Assigned task =
Show each line of the records in which the word "properties" occurs.

Top of Listed records

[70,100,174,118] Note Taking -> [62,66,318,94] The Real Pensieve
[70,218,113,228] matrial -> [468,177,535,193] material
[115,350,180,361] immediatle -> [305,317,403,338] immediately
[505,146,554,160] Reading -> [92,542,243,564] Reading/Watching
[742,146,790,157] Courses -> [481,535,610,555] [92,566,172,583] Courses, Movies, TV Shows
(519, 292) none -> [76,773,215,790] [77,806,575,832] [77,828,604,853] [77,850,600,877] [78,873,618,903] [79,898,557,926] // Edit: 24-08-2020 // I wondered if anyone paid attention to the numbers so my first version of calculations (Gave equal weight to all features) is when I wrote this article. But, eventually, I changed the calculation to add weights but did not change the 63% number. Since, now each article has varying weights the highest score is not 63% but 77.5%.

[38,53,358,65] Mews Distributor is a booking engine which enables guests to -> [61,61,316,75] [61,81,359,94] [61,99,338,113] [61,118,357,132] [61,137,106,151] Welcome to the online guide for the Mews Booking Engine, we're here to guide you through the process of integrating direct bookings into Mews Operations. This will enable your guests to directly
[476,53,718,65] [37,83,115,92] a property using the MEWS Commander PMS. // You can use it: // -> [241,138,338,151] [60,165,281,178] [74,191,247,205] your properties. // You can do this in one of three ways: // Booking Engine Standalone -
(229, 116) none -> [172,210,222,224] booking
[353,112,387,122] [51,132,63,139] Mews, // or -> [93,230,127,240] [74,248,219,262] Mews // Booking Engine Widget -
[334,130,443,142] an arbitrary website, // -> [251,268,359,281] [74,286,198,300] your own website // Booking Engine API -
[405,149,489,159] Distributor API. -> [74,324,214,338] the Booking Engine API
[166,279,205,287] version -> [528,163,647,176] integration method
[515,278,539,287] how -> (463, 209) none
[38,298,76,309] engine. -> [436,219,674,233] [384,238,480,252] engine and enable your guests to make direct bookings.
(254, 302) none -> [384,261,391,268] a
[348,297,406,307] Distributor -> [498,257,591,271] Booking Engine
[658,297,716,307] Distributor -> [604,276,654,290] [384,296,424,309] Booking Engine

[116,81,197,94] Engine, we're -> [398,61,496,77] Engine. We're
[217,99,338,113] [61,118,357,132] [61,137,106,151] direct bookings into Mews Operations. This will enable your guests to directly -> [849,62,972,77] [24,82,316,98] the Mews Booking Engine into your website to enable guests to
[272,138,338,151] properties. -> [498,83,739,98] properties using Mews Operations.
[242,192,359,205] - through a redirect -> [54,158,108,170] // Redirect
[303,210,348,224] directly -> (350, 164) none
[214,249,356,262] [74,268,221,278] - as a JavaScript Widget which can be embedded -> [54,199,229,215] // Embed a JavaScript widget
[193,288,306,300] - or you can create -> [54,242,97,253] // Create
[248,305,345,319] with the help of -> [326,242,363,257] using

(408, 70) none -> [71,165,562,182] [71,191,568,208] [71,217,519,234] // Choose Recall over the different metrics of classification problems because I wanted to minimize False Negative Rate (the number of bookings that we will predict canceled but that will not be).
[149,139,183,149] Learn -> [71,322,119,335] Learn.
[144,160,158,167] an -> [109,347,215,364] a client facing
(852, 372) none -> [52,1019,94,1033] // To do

Bottom of Listed records

Exercise response =
[476,53,718,65] [37,83,115,92] a property using the MEWS Commander PMS. // You can use it: // -> [241,138,338,151] [60,165,281,178] [74,191,247,205] your properties. // You can do this in one of three ways: // Booking Engine Standalone -
[272,138,338,151] properties. -> [498,83,739,98] properties using Mews Operations.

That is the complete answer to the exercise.